# Exercise
Select and copy out every line in the records containing "theoremstyle".

:: Record excerpts

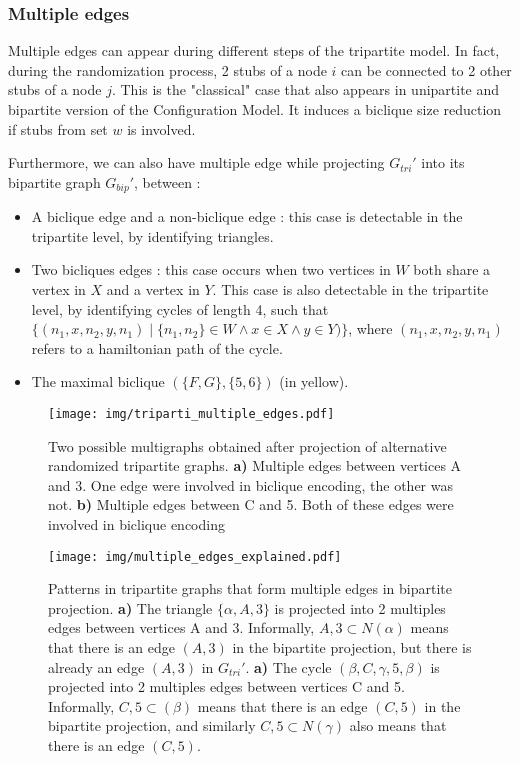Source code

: \documentclass[table]{report}
\begin{document}
\subsubsection{Multiple edges}

Multiple edges can appear during different steps of the tripartite model. In fact, during the randomization process, 2 stubs of a node $i$ can be connected to 2 other stubs of a node $j$. This is the "classical" case that also appears in unipartite and bipartite version of the Configuration Model. It induces a biclique size reduction if stubs from set $w$ is involved. 

Furthermore, we can also have multiple edge while projecting ${G_{tri}}'$ into its bipartite graph ${G_{bip}}'$, between :

\begin{itemize}[noitemsep]
    \item A biclique edge and a non-biclique edge : this case is detectable in the tripartite level, by identifying triangles.
    \item Two bicliques edges : this case occurs when two vertices in $W$ both share a vertex in $X$ and a vertex in $Y$. This case is also detectable in the tripartite level, by identifying cycles of length 4, such that $\{(n_1,x,n_2,y,n_1) \mid \{n_1,n_2\} \in W \wedge x \in X \wedge y \in Y)\}$, where $(n_1,x,n_2,y,n_1)$ refers to a hamiltonian path of the cycle.
    \item The maximal biclique $(\{F,G\}, \{5,6\})$ (in yellow).
\end{itemize}  


\begin{figure}[h]%
\centering
\texttt{[image: img/triparti\_multiple\_edges.pdf]}
\caption{Two possible multigraphs obtained after projection of alternative randomized tripartite graphs. \textbf{a)} Multiple edges between vertices A and 3. One edge were involved in biclique encoding, the other was not. \textbf{b)} Multiple edges between C and 5. Both of these edges were involved in biclique encoding}
\label{fig:graphs}
\end{figure}
\FloatBarrier

\begin{figure}[h]%
\centering
\texttt{[image: img/multiple\_edges\_explained.pdf]}
\caption{Patterns in tripartite graphs that form multiple edges in bipartite projection. 
\textbf{a)} The triangle $\{\alpha,A,3\}$ is projected into 2 multiples edges between vertices A and 3. Informally, ${A,3} \subset N(\alpha)$ means that there is an edge $(A,3)$ in the bipartite projection, but there is already an edge $(A,3)$ in ${G_{tri}}'$.
\textbf{a)} The cycle $(\beta,C,\gamma,5,\beta)$ is projected into 2 multiples edges between vertices C and 5. Informally, ${C,5} \subset (\beta)$ means that there is an edge $(C,5)$ in the bipartite projection, and similarly ${C,5} \subset N(\gamma)$ also means that there is an edge $(C,5)$.
}
\label{fig:graphs}
\end{figure}
\FloatBarrier
\end{document}
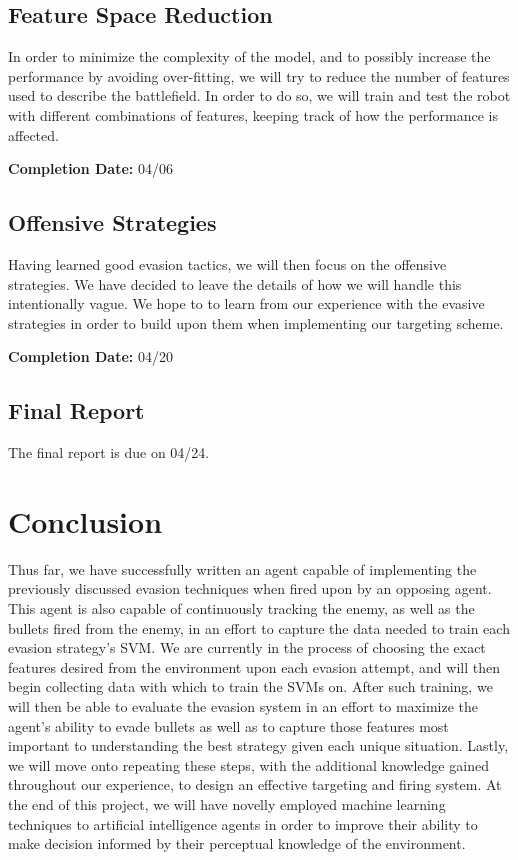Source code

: \documentclass{article}
\theoremstyle{plain}
\theoremstyle{definition}
\theoremstyle{remark}
\begin{document}
\subsection*{Feature Space Reduction}
In order to minimize the complexity of the model, and to possibly increase the performance by avoiding over-fitting, we will try to reduce the number of features used to describe the battlefield. In order to do so, we will train and test the robot with different combinations of features, keeping track of how the performance is affected. 

{\bf Completion Date:}  04/06

\subsection*{Offensive Strategies}
Having learned good evasion tactics, we will then focus on the offensive strategies. We have decided to leave the details of how we will handle this intentionally vague. We hope to to learn from our experience with the evasive strategies in order to build upon them when implementing our targeting scheme. 

{\bf Completion Date:}  04/20

\subsection*{Final Report}
The final report is due on 04/24.

\section{Conclusion}

Thus far, we have successfully written an agent capable of implementing the previously discussed evasion techniques when fired upon by an opposing agent. This agent is also capable of continuously tracking the enemy, as well as the bullets fired from the enemy, in an effort to capture the data needed to train each evasion strategy's SVM. We are currently in the process of choosing the exact features desired from the environment upon each evasion attempt, and will then begin collecting data with which to train the SVMs on. After such training, we will then be able to evaluate the evasion system in an effort to maximize the agent's ability to evade bullets as well as to capture those features most important to understanding the best strategy given each unique situation. Lastly, we will move onto repeating these steps, with the additional knowledge gained throughout our experience, to design an effective targeting and firing system. At the end of this project, we will have novelly employed machine learning techniques to artificial intelligence agents in order to improve their ability to make decision informed by their perceptual knowledge of the environment.



\end{document}
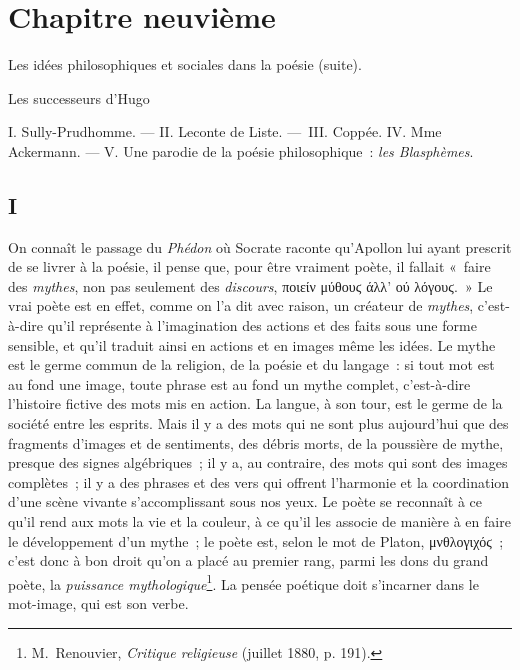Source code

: \documentclass[french,twoside]{book} %
\newcommand\chapteropen{} %
\newcommand\chaptercont{} %
\begin{document}
\chapteropen
\chapter[{Chapitre neuvième}]{Chapitre neuvième}\renewcommand{\leftmark}{Chapitre neuvième}

\begin{center}Les idées philosophiques et sociales dans la poésie (suite).\end{center}
\begin{center}Les successeurs d’Hugo\end{center}

\chaptercont
\noindent I. Sully-Prudhomme. — II. Leconte de Liste. — III. Coppée. IV. Mme Ackermann. — V. Une parodie de la poésie philosophique : \emph{les Blasphèmes}.\par
\section[{I}]{I}
\noindent On connaît le passage du \emph{Phédon} où Socrate raconte qu’Apollon lui ayant prescrit de se livrer à la poésie, il pense que, pour être vraiment poète, il fallait « faire des \emph{mythes}, non pas seulement des \emph{discours}, ποιείν μύθουϛ άλλ’ ού λόγουϛ. » Le vrai poète est en effet, comme on l’a dit avec raison, un créateur de \emph{mythes}, c’est-à-dire qu’il représente à l’imagination des actions et des faits sous une forme sensible, et qu’il traduit ainsi en actions et en images même les idées. Le mythe est le germe commun de la religion, de la poésie et du langage : si tout mot est au fond une image, toute phrase est au fond un mythe complet, c’est-à-dire l’histoire fictive des mots mis en action. La langue, à son tour, est le germe de la société entre les esprits. Mais il y a des mots qui ne sont plus aujourd’hui que des fragments d’images et de sentiments, des débris morts, de la poussière de mythe, presque des signes algébriques ; il y a, au contraire, des mots qui sont des images complètes ; il y a des phrases et des vers qui offrent l’harmonie et la coordination d’une scène vivante s’accomplissant sous nos yeux. Le poète se reconnaît à ce qu’il rend aux mots la vie et la couleur, à ce qu’il les associe de manière à en faire le développement d’un mythe ; le poète est, selon le mot de Platon, μνθλογιχόϛ ; c’est donc à bon droit qu’on a placé au premier rang, parmi les dons du grand poète, la \emph{puissance mythologique}\footnote{ M. Renouvier, \emph{Critique religieuse} (juillet 1880, p. 191).}. La pensée poétique doit s’incarner dans le mot-image, qui est son verbe.\par
\end{document}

::::

# Response to the task
\theoremstyle{plain}
\theoremstyle{definition}
\theoremstyle{remark}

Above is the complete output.